С закрытием театра В.Ф. Комиссаржевской, констатирует Всеволодский-Гернгросс, новое направление потеряло свою цитадель, потеряло остроту удара, потеряло свою кафедру и, растворяясь в театре реалистическом и натуралистическом, смягчалось и сглаживалось. Однако оно, естественно, не могло этим довольствоваться; сознание того, что, в сущности, будучи разбито внешне, оно подчиняло своему вниманию все остальные театры, заставляло продолжать лабораторную работу. В 1914 году в Москве открылся Московский Камерный театр, учрежденный А.Я. Таировым. Но к этому времени новое направление было лишено своей новаторской остроты, и первое время этот театр имел значение преимущественно суммирующее, эпигонствующее. Будучи театром формальных исканий, Московский Камерный театр окреп только с того момента, как уже успевший выдохнуться символизм заменился новым направлением – футуризмом.

**Предоставленные данные:**
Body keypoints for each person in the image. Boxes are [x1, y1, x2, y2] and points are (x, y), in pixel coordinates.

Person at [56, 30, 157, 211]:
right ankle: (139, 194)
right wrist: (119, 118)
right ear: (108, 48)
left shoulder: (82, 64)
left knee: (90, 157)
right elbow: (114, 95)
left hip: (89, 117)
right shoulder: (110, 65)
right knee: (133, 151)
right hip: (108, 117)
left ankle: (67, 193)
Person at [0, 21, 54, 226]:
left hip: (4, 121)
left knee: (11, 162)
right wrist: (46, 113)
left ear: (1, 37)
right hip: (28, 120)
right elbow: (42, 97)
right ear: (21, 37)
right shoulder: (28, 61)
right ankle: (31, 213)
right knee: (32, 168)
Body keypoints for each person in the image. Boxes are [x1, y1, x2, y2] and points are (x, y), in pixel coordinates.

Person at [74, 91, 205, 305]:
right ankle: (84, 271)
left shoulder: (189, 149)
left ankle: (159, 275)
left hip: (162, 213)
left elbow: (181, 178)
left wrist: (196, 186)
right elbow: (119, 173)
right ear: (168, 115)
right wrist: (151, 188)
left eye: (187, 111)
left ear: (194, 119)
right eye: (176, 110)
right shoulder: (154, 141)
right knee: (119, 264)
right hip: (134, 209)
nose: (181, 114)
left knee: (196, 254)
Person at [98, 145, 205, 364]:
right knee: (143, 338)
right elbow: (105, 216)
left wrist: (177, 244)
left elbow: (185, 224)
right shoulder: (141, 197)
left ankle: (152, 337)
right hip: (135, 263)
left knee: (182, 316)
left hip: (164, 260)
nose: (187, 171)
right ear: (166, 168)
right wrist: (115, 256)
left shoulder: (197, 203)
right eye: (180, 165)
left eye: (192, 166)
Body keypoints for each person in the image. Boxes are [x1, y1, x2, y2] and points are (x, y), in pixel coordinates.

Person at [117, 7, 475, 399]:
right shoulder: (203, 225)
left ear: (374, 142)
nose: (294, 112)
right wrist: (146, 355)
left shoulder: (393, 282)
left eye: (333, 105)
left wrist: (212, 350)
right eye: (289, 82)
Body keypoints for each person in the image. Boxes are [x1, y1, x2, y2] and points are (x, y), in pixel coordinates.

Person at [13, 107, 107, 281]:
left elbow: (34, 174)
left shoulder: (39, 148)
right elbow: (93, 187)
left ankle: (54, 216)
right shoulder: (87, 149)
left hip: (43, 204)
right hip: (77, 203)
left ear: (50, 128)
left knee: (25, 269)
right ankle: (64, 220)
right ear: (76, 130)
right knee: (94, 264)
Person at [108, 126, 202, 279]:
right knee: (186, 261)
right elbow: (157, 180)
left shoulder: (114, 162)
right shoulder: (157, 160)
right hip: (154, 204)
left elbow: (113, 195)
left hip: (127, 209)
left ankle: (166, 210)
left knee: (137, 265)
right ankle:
* * *
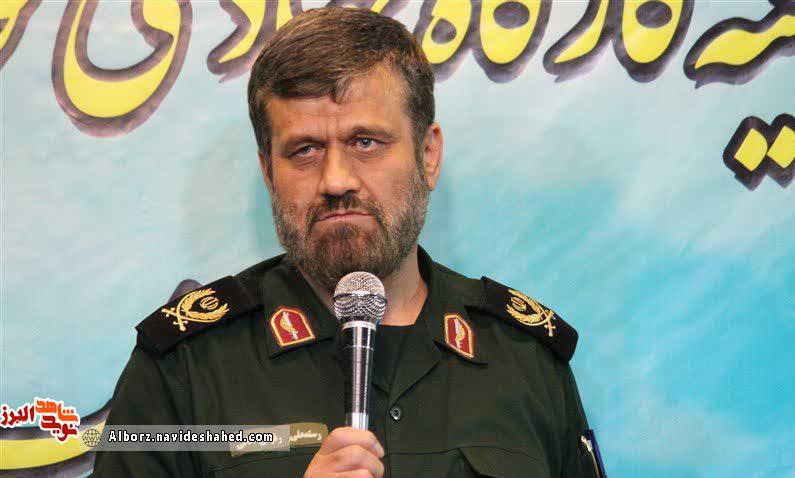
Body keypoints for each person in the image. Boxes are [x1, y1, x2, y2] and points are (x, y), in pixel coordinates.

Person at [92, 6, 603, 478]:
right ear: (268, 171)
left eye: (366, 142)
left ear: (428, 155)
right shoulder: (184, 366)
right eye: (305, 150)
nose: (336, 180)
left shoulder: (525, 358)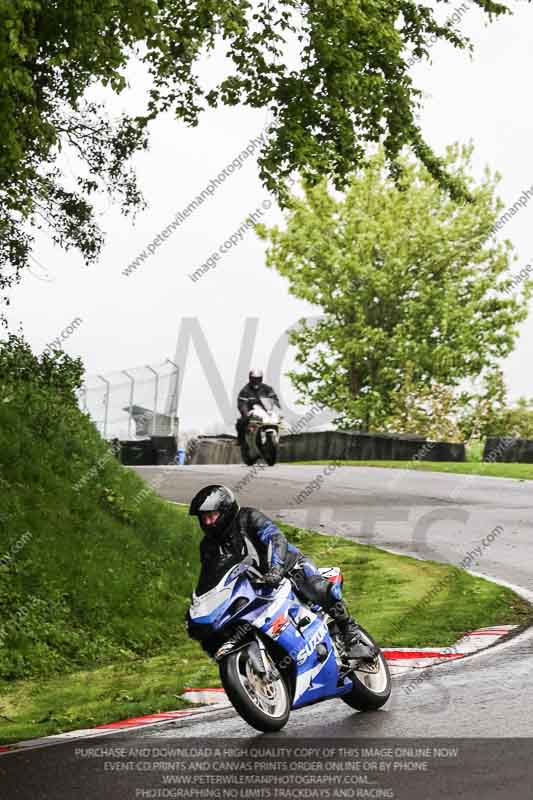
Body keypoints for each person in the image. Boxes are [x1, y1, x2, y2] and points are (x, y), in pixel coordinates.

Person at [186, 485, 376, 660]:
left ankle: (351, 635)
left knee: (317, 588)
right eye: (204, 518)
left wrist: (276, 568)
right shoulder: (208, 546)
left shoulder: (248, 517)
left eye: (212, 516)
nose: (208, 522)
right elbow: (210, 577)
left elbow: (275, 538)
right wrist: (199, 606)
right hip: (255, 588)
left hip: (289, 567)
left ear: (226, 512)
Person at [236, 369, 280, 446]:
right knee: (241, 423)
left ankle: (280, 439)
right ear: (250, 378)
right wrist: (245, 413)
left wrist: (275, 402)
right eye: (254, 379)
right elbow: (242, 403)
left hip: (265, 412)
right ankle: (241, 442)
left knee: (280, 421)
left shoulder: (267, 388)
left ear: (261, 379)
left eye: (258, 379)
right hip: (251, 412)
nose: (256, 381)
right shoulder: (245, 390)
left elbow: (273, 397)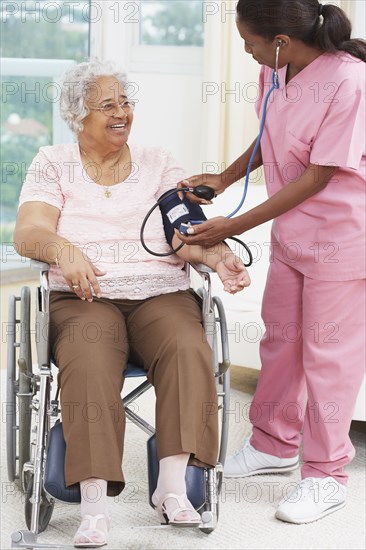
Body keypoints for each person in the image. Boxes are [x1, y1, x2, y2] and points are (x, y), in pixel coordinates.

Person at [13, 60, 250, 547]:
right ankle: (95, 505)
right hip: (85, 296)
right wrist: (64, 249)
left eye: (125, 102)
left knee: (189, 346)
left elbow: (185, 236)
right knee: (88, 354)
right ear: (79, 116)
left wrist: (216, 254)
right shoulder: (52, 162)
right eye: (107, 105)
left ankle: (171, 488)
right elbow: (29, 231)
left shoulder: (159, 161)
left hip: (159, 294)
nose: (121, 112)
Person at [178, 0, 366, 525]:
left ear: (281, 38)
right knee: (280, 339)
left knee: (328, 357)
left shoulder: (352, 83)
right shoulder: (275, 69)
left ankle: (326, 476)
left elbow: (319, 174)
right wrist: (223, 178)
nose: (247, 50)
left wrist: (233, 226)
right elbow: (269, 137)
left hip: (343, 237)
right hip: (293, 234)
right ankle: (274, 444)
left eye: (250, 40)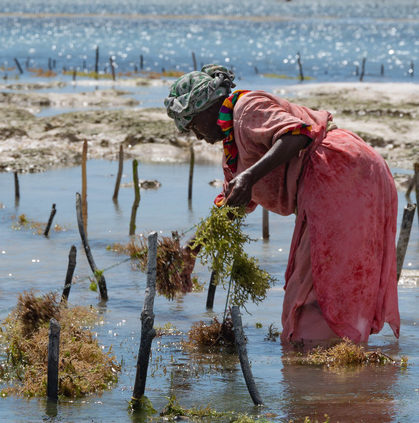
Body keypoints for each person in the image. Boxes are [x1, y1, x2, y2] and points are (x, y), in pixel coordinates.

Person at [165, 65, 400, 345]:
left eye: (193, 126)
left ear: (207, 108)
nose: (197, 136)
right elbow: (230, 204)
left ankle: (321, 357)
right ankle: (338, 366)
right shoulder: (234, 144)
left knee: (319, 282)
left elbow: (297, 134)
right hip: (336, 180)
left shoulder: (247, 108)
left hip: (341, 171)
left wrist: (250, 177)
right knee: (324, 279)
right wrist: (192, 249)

**Что предстоит сделать:**
1. Ответьте на вопросы по тексту о новом театральном направлении:
(a) С закрытием какого театра новое направление потеряло свою цитадель?
(b) Кем был учрежден Московский Камерный театр?
(c) Каким направлением сменился символизм, после чего Московский Камерный театр окреп?
2. Продолжите текст о новом театральном направлении, начав сразу после его последнего предложения.
Для работы список не понадобится.

**Ответы по пунктам:**
1.
(a) С закрытием театра В.Ф. Комиссаржевской.
(b) А.Я. Таировым.
(c) Футуризмом.

2.
Стремление Камерного театра, указывает П.А. Марков, создать и утвердить самодовлеющее театральное искусство, основу которого он видит в актере; актер же ему видится, в основных очертаньях, таким, каким он явился в эпоху расцвета театра. Интересам и целям наиболее полного раскрытия этого специфического актерского искусства подчинены в театре Таирова все средства сценической выразительности.
«Соответствие какой-либо жизненной правде, – добавляет П.А. Марков, – устранено совершенно: перед зрителями проходит театральная жизнь с театральною обстановкою, с театральными декорациями, с театральными актерами».
Я думаю, не ошибусь, если скажу, что Таиров, директор и режиссер основанного им Камерного театра, – наиболее знаком и близок европейской публике.
Я думаю так потому, что Таиров трижды приезжал в Париж – в 1923, в 1927 и в 1930 годах, – и имел здесь значительный успех как новатор театрального искусства. Представления его театра носили ту печать элегантного мастерства, которая всегда ценится парижанами, а самый репертуар Камерного театра, на котором тренировалась его труппа, включал в себе такие известные пьесы, как «Федра» Расина, «Адриенна Лекуврер» Скриба и Легуве, «Жирофле-Жирофля» Лекока и др.
Я назвал Таирова «новатором» театрального искусства. Быть может, следовало бы его назвать революционером?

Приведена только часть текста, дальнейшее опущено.